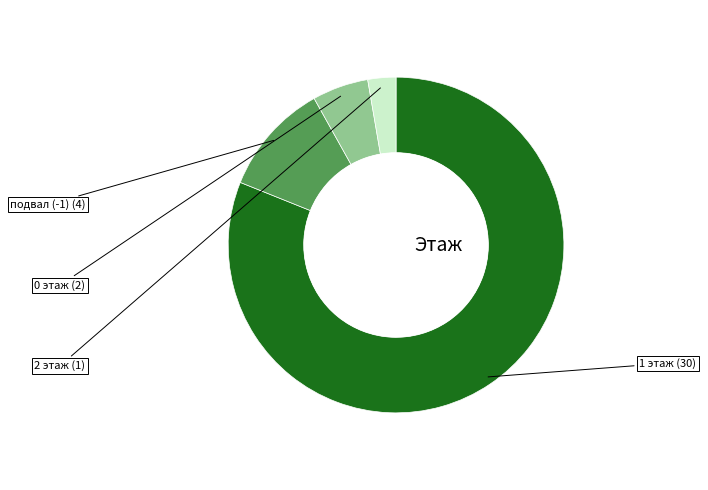

Is there any slice that represents more than half of the pie?

Yes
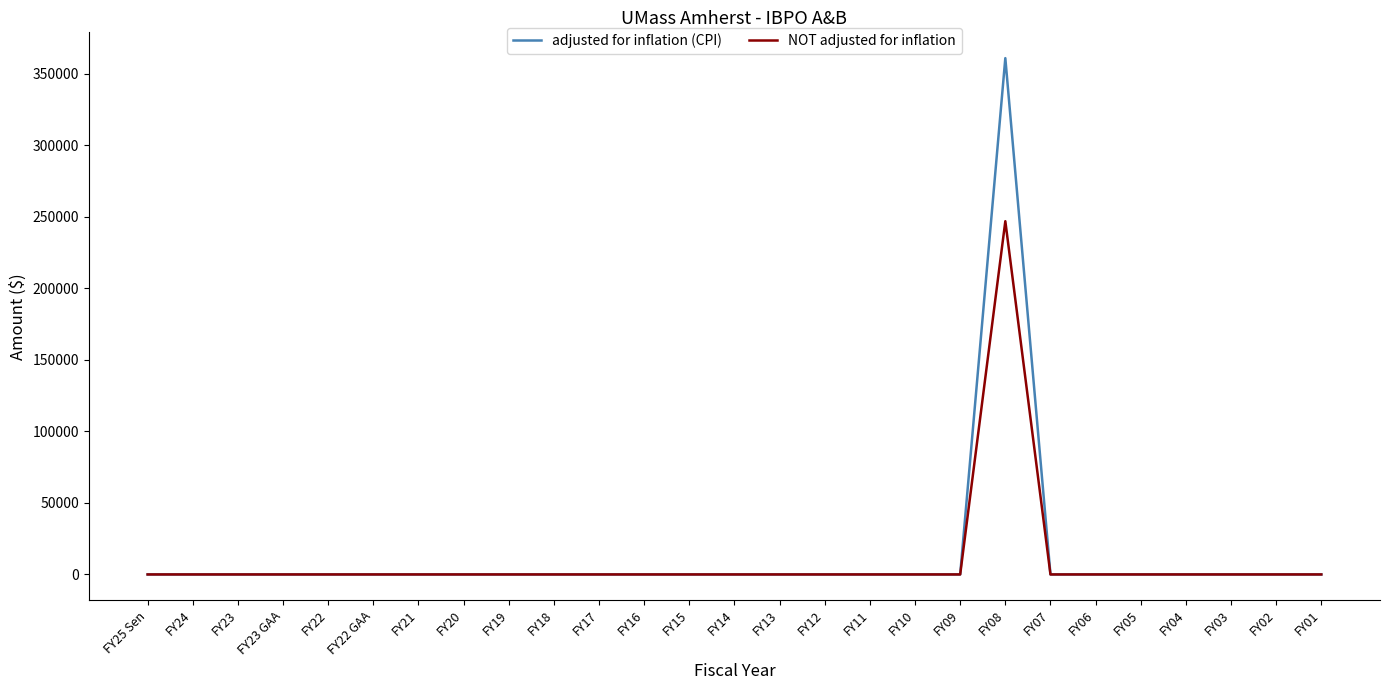

How many distinct data groups are displayed?

2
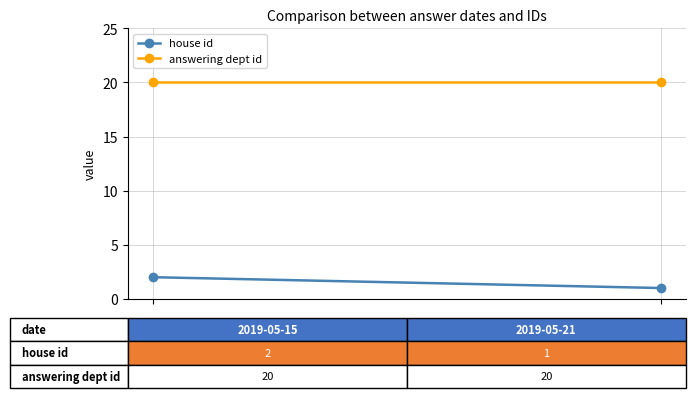

What is the greatest value displayed?

20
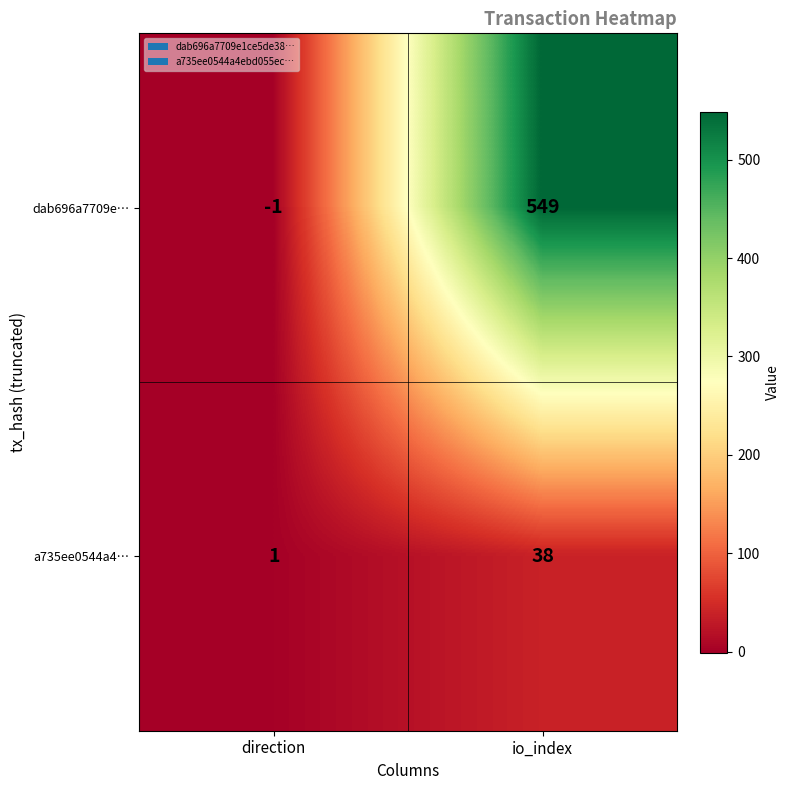

What is the difference between the maximum and minimum values in the dab696a7709e… series?

550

==================================================

__WORK INSTRUCTION__
Copy the stretch from the line containing "How many distinct data groups are displayed?" through the end of the data word for word, with both ends included, and leave the pictures out.

__RESULT OF THIS EXERCISE__
How many distinct data groups are displayed?

2

What is the greatest value displayed?

20

What is the difference between the maximum and minimum values in the dab696a7709e… series?

550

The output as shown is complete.